### What is required:
Line by line, return the data exactly as shown.

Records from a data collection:
------------------------------------------------------------

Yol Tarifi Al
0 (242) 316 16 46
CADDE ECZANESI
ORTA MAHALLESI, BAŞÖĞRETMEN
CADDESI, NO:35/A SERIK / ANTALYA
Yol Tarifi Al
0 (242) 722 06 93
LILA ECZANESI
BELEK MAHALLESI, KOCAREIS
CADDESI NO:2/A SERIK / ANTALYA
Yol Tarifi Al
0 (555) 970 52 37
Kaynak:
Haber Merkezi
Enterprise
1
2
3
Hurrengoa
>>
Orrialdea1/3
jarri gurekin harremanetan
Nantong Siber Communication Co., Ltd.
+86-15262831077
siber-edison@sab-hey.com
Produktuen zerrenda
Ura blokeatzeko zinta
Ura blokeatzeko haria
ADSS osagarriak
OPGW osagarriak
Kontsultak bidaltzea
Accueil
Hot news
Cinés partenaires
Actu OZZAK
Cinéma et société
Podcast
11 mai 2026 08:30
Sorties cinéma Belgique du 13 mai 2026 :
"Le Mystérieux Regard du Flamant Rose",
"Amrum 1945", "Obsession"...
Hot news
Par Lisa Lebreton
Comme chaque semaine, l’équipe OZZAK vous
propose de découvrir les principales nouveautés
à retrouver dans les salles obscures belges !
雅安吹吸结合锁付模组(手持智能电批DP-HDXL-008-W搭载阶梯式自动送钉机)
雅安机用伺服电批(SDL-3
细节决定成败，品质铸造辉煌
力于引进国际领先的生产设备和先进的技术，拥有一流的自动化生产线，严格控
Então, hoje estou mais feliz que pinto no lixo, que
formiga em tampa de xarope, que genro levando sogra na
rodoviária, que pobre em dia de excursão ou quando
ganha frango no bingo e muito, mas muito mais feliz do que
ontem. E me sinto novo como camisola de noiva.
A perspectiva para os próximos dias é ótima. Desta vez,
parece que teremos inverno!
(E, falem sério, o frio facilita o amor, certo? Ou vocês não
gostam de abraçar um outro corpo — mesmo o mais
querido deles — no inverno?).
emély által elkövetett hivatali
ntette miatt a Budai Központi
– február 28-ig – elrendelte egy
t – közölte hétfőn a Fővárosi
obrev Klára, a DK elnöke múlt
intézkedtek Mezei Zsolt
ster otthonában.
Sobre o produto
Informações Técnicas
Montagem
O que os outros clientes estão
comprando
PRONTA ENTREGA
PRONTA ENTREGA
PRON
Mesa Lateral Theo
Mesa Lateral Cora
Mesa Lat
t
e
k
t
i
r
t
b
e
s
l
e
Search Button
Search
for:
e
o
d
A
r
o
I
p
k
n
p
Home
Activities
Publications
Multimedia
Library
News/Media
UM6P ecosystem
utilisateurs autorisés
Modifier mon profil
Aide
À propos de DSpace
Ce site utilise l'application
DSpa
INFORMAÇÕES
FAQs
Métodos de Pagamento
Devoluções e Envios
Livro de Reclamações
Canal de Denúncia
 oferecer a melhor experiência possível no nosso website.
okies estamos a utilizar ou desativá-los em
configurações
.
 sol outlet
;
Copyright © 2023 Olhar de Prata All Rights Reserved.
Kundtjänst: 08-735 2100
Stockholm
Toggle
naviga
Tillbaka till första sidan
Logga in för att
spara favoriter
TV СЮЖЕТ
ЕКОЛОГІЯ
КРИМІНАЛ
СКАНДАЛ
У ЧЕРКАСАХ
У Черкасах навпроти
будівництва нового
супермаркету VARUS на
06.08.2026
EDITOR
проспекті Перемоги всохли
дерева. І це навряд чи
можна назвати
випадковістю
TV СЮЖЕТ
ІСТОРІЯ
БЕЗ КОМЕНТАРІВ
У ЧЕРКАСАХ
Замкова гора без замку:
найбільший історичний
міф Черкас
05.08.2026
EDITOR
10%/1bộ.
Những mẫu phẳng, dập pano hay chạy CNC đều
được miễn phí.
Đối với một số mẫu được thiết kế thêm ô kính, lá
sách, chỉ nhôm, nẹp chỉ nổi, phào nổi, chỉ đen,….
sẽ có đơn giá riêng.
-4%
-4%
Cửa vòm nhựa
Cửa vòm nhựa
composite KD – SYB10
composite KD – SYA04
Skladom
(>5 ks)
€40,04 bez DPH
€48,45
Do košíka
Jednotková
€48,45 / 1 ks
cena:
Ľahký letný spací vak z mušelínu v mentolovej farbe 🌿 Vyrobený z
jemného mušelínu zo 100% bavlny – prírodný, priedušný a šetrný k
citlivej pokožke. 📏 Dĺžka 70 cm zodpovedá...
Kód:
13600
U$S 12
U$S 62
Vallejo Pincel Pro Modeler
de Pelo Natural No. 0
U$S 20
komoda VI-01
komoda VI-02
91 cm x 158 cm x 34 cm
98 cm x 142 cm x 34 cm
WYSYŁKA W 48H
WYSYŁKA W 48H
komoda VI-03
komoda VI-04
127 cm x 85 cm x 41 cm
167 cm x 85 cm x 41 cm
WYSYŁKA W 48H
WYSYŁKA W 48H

------------------------------------------------------------

### Problem solution:
Yol Tarifi Al
0 (242) 316 16 46
CADDE ECZANESI
ORTA MAHALLESI, BAŞÖĞRETMEN
CADDESI, NO:35/A SERIK / ANTALYA
Yol Tarifi Al
0 (242) 722 06 93
LILA ECZANESI
BELEK MAHALLESI, KOCAREIS
CADDESI NO:2/A SERIK / ANTALYA
Yol Tarifi Al
0 (555) 970 52 37
Kaynak:
Haber Merkezi
Enterprise
1
2
3
Hurrengoa
>>
Orrialdea1/3
jarri gurekin harremanetan
Nantong Siber Communication Co., Ltd.
+86-15262831077
siber-edison@sab-hey.com
Produktuen zerrenda
Ura blokeatzeko zinta
Ura blokeatzeko haria
ADSS osagarriak
OPGW osagarriak
Kontsultak bidaltzea
Accueil
Hot news
Cinés partenaires
Actu OZZAK
Cinéma et société
Podcast
11 mai 2026 08:30
Sorties cinéma Belgique du 13 mai 2026 :
"Le Mystérieux Regard du Flamant Rose",
"Amrum 1945", "Obsession"...
Hot news
Par Lisa Lebreton
Comme chaque semaine, l’équipe OZZAK vous
propose de découvrir les principales nouveautés
à retrouver dans les salles obscures belges !
雅安吹吸结合锁付模组(手持智能电批DP-HDXL-008-W搭载阶梯式自动送钉机)
雅安机用伺服电批(SDL-3
细节决定成败，品质铸造辉煌
力于引进国际领先的生产设备和先进的技术，拥有一流的自动化生产线，严格控
Então, hoje estou mais feliz que pinto no lixo, que
formiga em tampa de xarope, que genro levando sogra na
rodoviária, que pobre em dia de excursão ou quando
ganha frango no bingo e muito, mas muito mais feliz do que
ontem. E me sinto novo como camisola de noiva.
A perspectiva para os próximos dias é ótima. Desta vez,
parece que teremos inverno!
(E, falem sério, o frio facilita o amor, certo? Ou vocês não
gostam de abraçar um outro corpo — mesmo o mais
querido deles — no inverno?).
emély által elkövetett hivatali
ntette miatt a Budai Központi
– február 28-ig – elrendelte egy
t – közölte hétfőn a Fővárosi
obrev Klára, a DK elnöke múlt
intézkedtek Mezei Zsolt
ster otthonában.
Sobre o produto
Informações Técnicas
Montagem
O que os outros clientes estão
comprando
PRONTA ENTREGA
PRONTA ENTREGA
PRON
Mesa Lateral Theo
Mesa Lateral Cora
Mesa Lat
t
e
k
t
i
r
t
b
e
s
l
e
Search Button
Search
for:
e
o
d
A
r
o
I
p
k
n
p
Home
Activities
Publications
Multimedia
Library
News/Media
UM6P ecosystem
utilisateurs autorisés
Modifier mon profil
Aide
À propos de DSpace
Ce site utilise l'application
DSpa
INFORMAÇÕES
FAQs
Métodos de Pagamento
Devoluções e Envios
Livro de Reclamações
Canal de Denúncia
 oferecer a melhor experiência possível no nosso website.
okies estamos a utilizar ou desativá-los em
configurações
.
 sol outlet
;
Copyright © 2023 Olhar de Prata All Rights Reserved.
Kundtjänst: 08-735 2100
Stockholm
Toggle
naviga
Tillbaka till första sidan
Logga in för att
spara favoriter
TV СЮЖЕТ
ЕКОЛОГІЯ
КРИМІНАЛ
СКАНДАЛ
У ЧЕРКАСАХ
У Черкасах навпроти
будівництва нового
супермаркету VARUS на
06.08.2026
EDITOR
проспекті Перемоги всохли
дерева. І це навряд чи
можна назвати
випадковістю
TV СЮЖЕТ
ІСТОРІЯ
БЕЗ КОМЕНТАРІВ
У ЧЕРКАСАХ
Замкова гора без замку:
найбільший історичний
міф Черкас
05.08.2026
EDITOR
10%/1bộ.
Những mẫu phẳng, dập pano hay chạy CNC đều
được miễn phí.
Đối với một số mẫu được thiết kế thêm ô kính, lá
sách, chỉ nhôm, nẹp chỉ nổi, phào nổi, chỉ đen,….
sẽ có đơn giá riêng.
-4%
-4%
Cửa vòm nhựa
Cửa vòm nhựa
composite KD – SYB10
composite KD – SYA04
Skladom
(>5 ks)
€40,04 bez DPH
€48,45
Do košíka
Jednotková
€48,45 / 1 ks
cena:
Ľahký letný spací vak z mušelínu v mentolovej farbe 🌿 Vyrobený z
jemného mušelínu zo 100% bavlny – prírodný, priedušný a šetrný k
citlivej pokožke. 📏 Dĺžka 70 cm zodpovedá...
Kód:
13600
U$S 12
U$S 62
Vallejo Pincel Pro Modeler
de Pelo Natural No. 0
U$S 20
komoda VI-01
komoda VI-02
91 cm x 158 cm x 34 cm
98 cm x 142 cm x 34 cm
WYSYŁKA W 48H
WYSYŁKA W 48H
komoda VI-03
komoda VI-04
127 cm x 85 cm x 41 cm
167 cm x 85 cm x 41 cm
WYSYŁKA W 48H
WYSYŁKA W 48H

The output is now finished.